A terrible snuffle, if you'll listen to me for a minute. He was the kind, that Kadak, he wouldn't care when he'd snuffle. When you were sleeping, eating, shtupping, making a ka-ka, he didn't care…would come a blast, a snort, a rotten snuffle could make you want to get rid of your last three or four meals. And forget talking to him: how can you talk to a person who punctuates with a snuffle?

So when he went off to convert to the Apostates, sure there was a scandal…there weren't that many Jews on Zsouchmuhn…anything was a scandal…but to be absolutely frank with you, I'll speak my mind no matter what, we were very relieved. To be free of that snuffle was already a naches, like getting one free. Or seven for five.

So now I had to go all over there and back, looking for that terrible snuffle. It was an ugliness I could live without, you should pardon my frankness.

But I went through downtown Houmitz and went over to the Holy Cathedral of the Church of the Apostates. The city was in a very bad way. When everyone had gone to Kasrilevka, they took everything that wasn't bolted down. They also took everything that was bolted down. They also took the bolts. Not to mention a lot of the soil it was all bolted down into. Big holes, everywhere. Zsouchmuhn was not, at this point in time I'm telling you about, such a cute little world anymore. It looked like an old man with a krenk. Like a pisher with acne. Very unpleasant, it wasn't a trip I care to talk about.

But there was a little left of that crazy farchachdah Cathedral still standing. Why shouldn't they let it stand: how much does it cost to make a new one? String. The dummies, they make a holy place from string and spit and bits of dried crap off the streets and their bodies, I don't even want to think about what a sacrilege.

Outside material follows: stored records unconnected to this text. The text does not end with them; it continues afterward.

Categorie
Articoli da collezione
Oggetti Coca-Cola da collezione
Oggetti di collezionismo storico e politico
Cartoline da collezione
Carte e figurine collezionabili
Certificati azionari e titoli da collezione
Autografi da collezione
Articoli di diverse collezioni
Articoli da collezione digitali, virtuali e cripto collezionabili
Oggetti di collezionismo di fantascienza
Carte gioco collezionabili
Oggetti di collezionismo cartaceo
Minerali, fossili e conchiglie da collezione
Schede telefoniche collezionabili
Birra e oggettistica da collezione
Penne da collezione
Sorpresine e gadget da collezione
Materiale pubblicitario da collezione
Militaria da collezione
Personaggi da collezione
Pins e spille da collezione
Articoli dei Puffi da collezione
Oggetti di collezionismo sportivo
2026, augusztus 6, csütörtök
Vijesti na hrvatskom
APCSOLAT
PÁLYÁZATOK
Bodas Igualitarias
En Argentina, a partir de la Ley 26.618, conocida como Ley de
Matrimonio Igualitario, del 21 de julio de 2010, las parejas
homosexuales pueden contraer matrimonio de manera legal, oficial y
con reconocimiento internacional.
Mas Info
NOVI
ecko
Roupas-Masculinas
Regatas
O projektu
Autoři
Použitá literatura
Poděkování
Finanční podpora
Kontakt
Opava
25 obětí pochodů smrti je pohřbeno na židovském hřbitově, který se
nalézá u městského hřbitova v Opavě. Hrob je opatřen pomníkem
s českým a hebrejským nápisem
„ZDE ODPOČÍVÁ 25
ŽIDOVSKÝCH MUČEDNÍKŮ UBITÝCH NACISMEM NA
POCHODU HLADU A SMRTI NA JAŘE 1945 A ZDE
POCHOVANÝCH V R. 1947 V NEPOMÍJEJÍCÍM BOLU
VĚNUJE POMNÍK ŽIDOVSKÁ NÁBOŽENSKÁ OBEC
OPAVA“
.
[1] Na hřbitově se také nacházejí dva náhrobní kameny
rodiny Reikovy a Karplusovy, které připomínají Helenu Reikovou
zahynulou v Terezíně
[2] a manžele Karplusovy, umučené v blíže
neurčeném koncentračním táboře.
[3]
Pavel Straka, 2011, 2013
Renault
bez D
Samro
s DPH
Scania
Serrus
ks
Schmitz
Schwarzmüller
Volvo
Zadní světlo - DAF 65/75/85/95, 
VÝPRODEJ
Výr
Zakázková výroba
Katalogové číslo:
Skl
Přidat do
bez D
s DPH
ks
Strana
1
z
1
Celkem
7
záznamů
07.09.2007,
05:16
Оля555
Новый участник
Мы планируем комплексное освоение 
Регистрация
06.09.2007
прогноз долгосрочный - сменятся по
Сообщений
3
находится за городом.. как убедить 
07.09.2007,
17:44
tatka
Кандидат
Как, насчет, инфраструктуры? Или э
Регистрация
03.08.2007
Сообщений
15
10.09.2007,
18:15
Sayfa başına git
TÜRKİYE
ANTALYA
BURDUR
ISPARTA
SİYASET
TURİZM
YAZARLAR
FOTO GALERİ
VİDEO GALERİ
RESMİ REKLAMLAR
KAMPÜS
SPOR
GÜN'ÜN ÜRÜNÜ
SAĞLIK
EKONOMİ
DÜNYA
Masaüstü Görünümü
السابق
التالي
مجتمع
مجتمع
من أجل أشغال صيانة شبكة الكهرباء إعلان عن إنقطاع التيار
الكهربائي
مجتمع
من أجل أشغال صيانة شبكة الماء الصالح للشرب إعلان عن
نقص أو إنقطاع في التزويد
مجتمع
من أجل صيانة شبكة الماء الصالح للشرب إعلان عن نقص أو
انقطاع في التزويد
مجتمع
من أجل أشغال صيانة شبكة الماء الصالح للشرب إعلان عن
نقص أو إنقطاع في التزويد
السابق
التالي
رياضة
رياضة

I rolled inside. The smell, you could die from the smell. On Zsouchmuhn here, we got a groundworm, this filthy little segmented thing everyone calls a pincercrusher. Lumbricus rubellus Venaticus my Uncle Beppo, the lunatic zoologist, calls it. It isn't at all peculiar why I remember a foreign name like that-Latin is what it is, I'm a bissel scholar, too, you know, not such a dummy as you might think, and it's no wonder Reb Jeshaia sent me on this it-could-kill-a-lesser-Jew mission to find Kadak. I remember because once I had one of them bite me in the tuchis when I went swimming, and you learn these things, believe you me, you learn them. This rotten little worm it's got pinching things in the front and on the sides, and it lies in wait for a juicy tuchis and when you're just ready to relax in a swim, or maybe to take a nap on a picnic, chomp!, it goes right for the tuchis. And it hangs on with those triple-damned the entire species should go straight to Gehenna pinch-things, and it makes me sick to remember, but it sucks the blood right out of you, right through your tuchis. And you couldn't get one off, medical science as hootsy-tootsy as it is, you could varf from the size of a doctor's bill, even the hootsie-tootsies can't get one off you. The only thing that does it, is you get a musician and he bangs together a pair of cymbals, and it falls off. All bloated up with your blood, leaving a bunch of little pinch-marks on your tuchis you're ashamed to let your lust-mates see it. And don't ask why the doctors don't carry cymbals with them for such occasions. You wouldn't believe the union problems here on Zsouchmuhn, which includes musicians and doctors both, so you'd better be near a band and not a hospital when a pincercrusher bites you in the tuchis, otherwise forget it. And when the terrible thing falls off, it goes pop! and it bursts, and all the awful crap it had in it makes a stink you shouldn't even think about it, the eyes, all twelve of them could roll up in your head, with the smell of all that feh! and blood and crap.